From "Secrets of the Magus":
"When he had performed several dazzling illusions and seemed ready to retire, a guest named Mort said, 'Come on, Ricky. Why don't you do something truly amazing?'
Baron recalls that at that moment 'the look in Ricky's eyes was, like, 'Mort--you have just fucked with the wrong person.'
Jay told Mort to name a card, any card. Mort said, 'The three of hearts.' After shuffling, Jay gripped the deck in the palm of his right hand and sprang it, cascading all fifty-two cards so that they traveled the length of the table and pelted an open wine bottle.

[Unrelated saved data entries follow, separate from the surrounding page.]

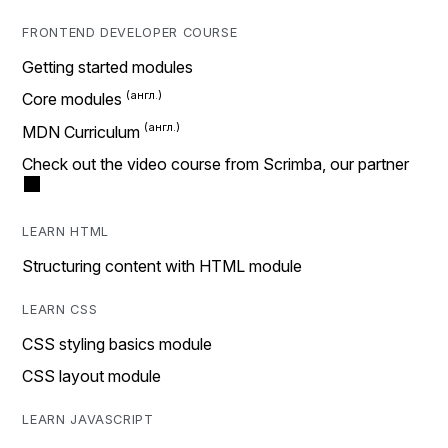
FRONTEND DEVELOPER COURSE
Getting started modules
Core modules
MDN Curriculum
Check out the video course from Scrimba, our partner
LEARN HTML
Structuring content with HTML module
LEARN CSS
CSS styling basics module
CSS layout module
LEARN JAVASCRIPT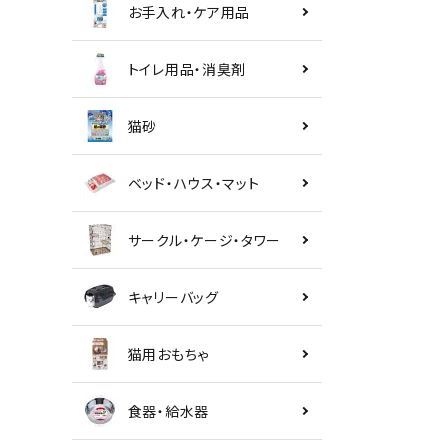
お手入れ・ケア用品
トイレ用品・消臭剤
猫砂
ベッド・ハウス・マット
サークル・ケージ・タワー
キャリーバッグ
猫用おもちゃ
食器・給水器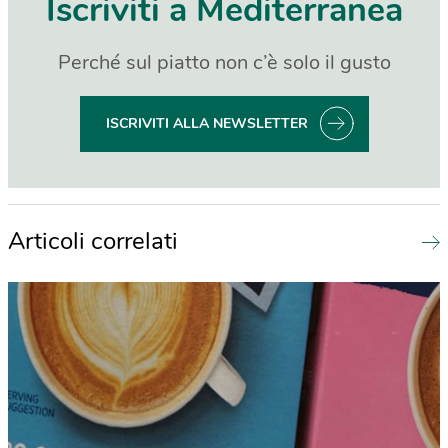
Iscriviti a Mediterranea
Perché sul piatto non c’è solo il gusto
ISCRIVITI ALLA NEWSLETTER
Articoli correlati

'OK, Mort, what was your card again?'
'The three of hearts.'
'Look inside the bottle.'
Mort discovered, curled inside the neck, the three of hearts. The party broke up immediately."

From "The Book Eater":
"The rest of the room was occupied by scores of unopened cartons of pamphlets, dating from the seventeenth to the twentieth century, which Zinman acquired almost four years ago from an ephemera dealer who had procured them, for the price of scrap, from the New York Public Library. This was material that the library had recorded on microfilm as part of a 'preservation' program that deemed the original documents expendable. In 1997 and 1998, Zinman--unable to resist the impulse to rub a great institution's nose in its ill-considered behavior--dispatched to friends, as well as to the library's trustees, poster-size holiday greeting cards devoted to the theme of the library's 'trashing' of its own collections."